Pianist James Boyk, Midwest-reared, Harvard-educated, is recognized internationally for his concert albums and his teaching and writing. For 30 years, he was Pianist in Residence at California Institute of Technology, and is on the 2011 faculty of the International Keyboard Institute and Festival, in New York. He lives in Los Angeles.

Bio: a "Renaissance Man"

James Boyk was Midwest born and reared (not in Wisconsin!), and public-school educated. His performing temperament showed when he insisted on "playing" at his teacher's spring recital before he knew how. Good-natured applause from the assembled parents satisfied him, and he sat down, content.

He debuted in recital at 12, and with the Toledo Orchestra under Joseph Hawthorne at 16. At Harvard, he earned an AB in mathematics while giving numerous recitals, appearing on radio and TV, and touring as soloist with the orchestra under James Yannatos. For his MFA at California Institute of the Arts, he taught courses of his own devising. His teachers included Leonid Hambro, Aube Tzerko, Gregory Tucker and Henry Harris.

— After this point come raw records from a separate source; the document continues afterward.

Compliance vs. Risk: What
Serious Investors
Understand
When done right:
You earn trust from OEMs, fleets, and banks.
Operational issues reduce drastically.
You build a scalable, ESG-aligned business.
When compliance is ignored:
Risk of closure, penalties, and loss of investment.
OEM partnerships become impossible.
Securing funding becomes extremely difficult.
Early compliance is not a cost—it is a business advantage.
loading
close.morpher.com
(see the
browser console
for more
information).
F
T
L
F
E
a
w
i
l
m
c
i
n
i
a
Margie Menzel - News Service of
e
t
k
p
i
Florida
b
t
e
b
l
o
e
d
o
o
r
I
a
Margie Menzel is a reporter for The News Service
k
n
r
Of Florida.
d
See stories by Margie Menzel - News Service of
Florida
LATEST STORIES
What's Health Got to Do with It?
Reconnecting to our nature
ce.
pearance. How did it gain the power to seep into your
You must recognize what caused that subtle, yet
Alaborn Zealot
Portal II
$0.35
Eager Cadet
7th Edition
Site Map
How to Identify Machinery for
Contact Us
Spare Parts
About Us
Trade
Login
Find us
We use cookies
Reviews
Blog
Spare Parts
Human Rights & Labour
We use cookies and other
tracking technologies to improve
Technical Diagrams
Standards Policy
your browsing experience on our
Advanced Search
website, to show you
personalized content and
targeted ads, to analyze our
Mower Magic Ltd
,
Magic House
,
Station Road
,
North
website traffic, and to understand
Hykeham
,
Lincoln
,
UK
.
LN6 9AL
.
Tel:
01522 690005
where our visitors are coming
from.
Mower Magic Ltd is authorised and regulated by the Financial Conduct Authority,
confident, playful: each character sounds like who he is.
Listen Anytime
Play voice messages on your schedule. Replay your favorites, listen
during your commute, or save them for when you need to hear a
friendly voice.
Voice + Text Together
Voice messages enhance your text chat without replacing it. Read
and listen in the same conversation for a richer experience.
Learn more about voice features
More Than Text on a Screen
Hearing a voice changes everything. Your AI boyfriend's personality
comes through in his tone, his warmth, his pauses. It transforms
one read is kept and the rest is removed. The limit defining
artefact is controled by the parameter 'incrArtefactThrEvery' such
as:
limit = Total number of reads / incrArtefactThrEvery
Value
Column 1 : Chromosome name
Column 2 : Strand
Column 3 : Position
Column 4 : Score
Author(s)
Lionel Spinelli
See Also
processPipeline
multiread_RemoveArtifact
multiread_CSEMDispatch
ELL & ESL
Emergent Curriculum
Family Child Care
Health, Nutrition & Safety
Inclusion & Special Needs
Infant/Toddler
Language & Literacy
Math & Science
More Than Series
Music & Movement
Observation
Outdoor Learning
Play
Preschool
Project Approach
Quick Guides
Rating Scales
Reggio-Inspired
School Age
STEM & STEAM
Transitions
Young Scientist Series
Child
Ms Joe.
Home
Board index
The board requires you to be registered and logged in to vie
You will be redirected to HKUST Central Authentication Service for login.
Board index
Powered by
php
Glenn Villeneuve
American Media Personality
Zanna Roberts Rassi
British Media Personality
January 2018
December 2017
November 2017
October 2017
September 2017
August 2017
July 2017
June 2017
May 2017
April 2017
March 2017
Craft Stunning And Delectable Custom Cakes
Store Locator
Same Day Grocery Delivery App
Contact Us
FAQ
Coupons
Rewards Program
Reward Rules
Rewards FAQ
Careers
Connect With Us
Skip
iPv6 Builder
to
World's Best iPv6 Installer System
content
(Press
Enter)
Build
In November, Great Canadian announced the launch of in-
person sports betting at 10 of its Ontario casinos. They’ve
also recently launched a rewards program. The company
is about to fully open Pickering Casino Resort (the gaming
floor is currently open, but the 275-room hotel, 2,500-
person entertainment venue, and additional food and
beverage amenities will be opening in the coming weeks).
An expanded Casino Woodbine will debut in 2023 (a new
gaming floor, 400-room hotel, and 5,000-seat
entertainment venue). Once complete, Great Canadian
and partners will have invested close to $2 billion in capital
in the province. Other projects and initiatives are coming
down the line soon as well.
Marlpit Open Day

Boyk's early work life ranged from electronic construction to "gofer" to mathematician-programmer jobs in aerospace, education and chemical manufacturing. Even after settling on a career in music, he went through a crisis at 25 and didn't touch the piano for 18 months. (It turned out that this was caused by winning a competition.) He is thus familiar with many kinds of work, and with the career tensions of characters in Out of Tune Piano Blues.

Often called a "Renaissance man," he is a—

—Concert pianist and recording artist, and master teacher of piano. For 30 years, he was Pianist in Residence at California Institute of Technology, where his informal music/talk sessions were attended by all, from freshmen to Nobel Prize-winners; and his recitals were Standing Room Only. In 2011, he will serve on the faculty of "America's most prestigious piano festival," the International Keyboard Institute and Festival, in New York City.

—Recording engineer-producer working "on both sides of the microphone" for his own albums; also recording others like the Los Angeles Philharmonic and Japan's KODO Drummers.

—Scientific researcher in musical sound and audio. As Lecturer in Music in Electrical Engineering at Caltech, he devised and taught the course, "Projects in Music and Science," which carried credit in Music, Electrical Engineering, and Computer Science, and was imitated at the University of Reading (England).

—Writer of a book for musicians, To Hear Ourselves As Others Hear Us. "Two weeks with this book did my playing more good than four years of doctoral-level lessons," says one performer/teacher. He has written for Scientific American, Whole Earth Catalog, Los Angeles Times Magazine, and other publications.